Amaranth pops quicker than popcorn and is quite small in size. Although it can be enjoyed on its own, puffed amaranth works well in your favorite recipes for baked goods like homemade granola bars, muffins or trail mix. You can even create your own popped amaranth cereal.
Barley won’t pop, but will crack once it has been puffed. It’s important to remember this may not happen with every kernel. Puffed barley creates a soft yet chewy texture and is nutty and toasty in flavor.
Buckwheat, like sorghum, is a popular ancient grain that serves as a popcorn alternative. Puffed buckwheat is wonderfully crunchy and tender in texture. Puffed buckwheat is rather small, which is why it works best on top of your favorite dishes like overnight oats or sprinkled on your favorite fresh fruit slices. Just be sure to include a spoonful of nut or seed butter so they stick!
Here’s a hack: if you’re interested in trying puffed buckwheat, but aren’t sure if you want to pop it yourself, try Lil Bucks.
Quinoa is another ancient grain that pops small, but packs a big flavor.

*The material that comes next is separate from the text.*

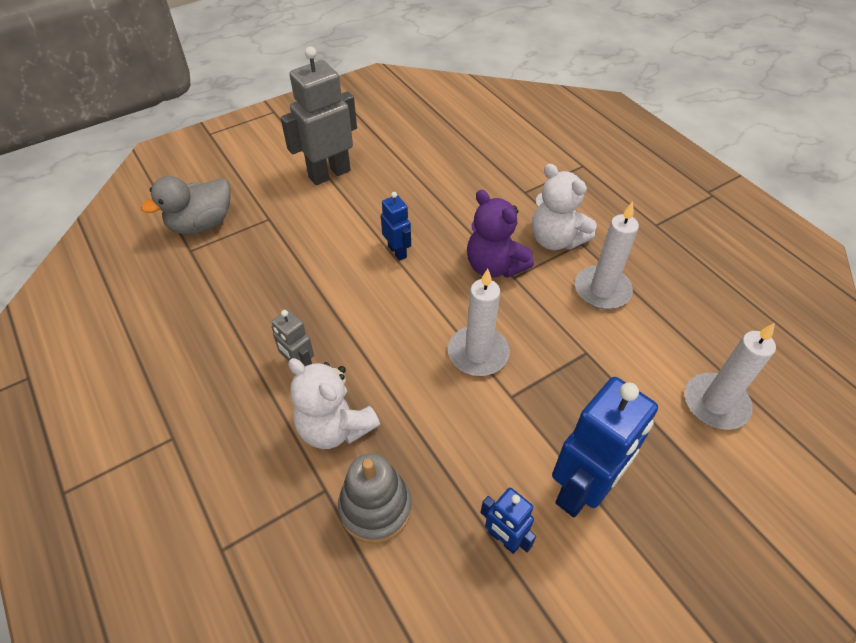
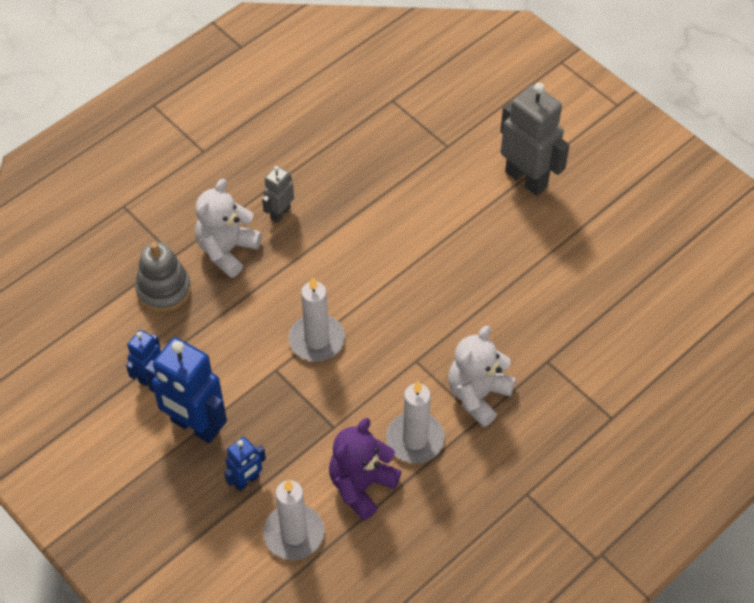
camera: 80 degrees right, 5 degrees up
(202, 224) = (427, 98): grey duck -> none
(397, 252) = (427, 258): blue robot -> blue robot (247, 481)
(494, 266) = (426, 342): purple teddy bear -> purple teddy bear (361, 485)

Puffed quinoa makes a popping sound when it’s puffed, but doesn’t look any different than its original raw form. The main difference lies in the flavor. Puffed quinoa has a light texture and like most puffed ancient grains, holds a nutty flavor. Enjoy as a cereal alternative, on top of desserts or sprinkled on salads or soups.
How to puff ancient grains as popcorn alternatives
Ancient grains don’t need to be popped like traditional popcorn. In fact, ancient grains are much easier to pop than corn kernels. You don’t even need any cooking oil. All you need is a medium saucepan heated on medium to high heat.
Let the pain get hot, but not too hot. A good way to test this out is by adding a drop of water. If it quickly sizzles and evaporates, then the pan is ready to use.
Add your ancient grain of choice in a single layer, then shake the pain occasionally to avoid burning, just like you would traditional corn kernels. During the puffing process, some ancient grains will crack and some will sizzle, while others will split or toast.
Each ancient grain is different, but the key is to remove them from the heat before they stop crackling or get too dark in color as over roasting produces a bitter taste.